» **The data**
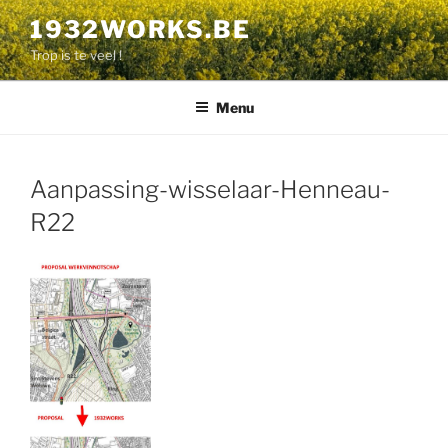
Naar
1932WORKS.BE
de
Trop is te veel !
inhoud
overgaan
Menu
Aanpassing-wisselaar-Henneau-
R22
==
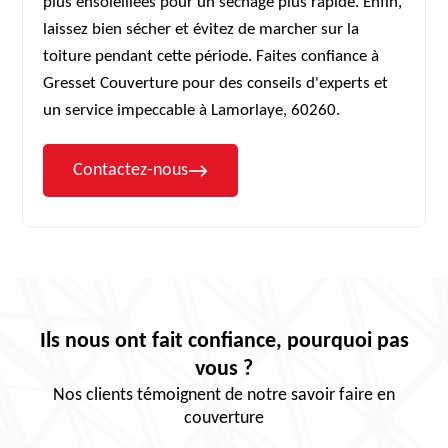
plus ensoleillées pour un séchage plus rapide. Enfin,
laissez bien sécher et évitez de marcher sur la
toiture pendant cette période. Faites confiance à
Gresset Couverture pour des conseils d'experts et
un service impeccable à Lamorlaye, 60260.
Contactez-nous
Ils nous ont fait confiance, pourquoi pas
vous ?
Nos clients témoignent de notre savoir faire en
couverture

» **Task details**
For each line in the data that contains the string "confiance", give a copy of that line.

» **Solution to this exercise**
toiture pendant cette période. Faites confiance à
Ils nous ont fait confiance, pourquoi pas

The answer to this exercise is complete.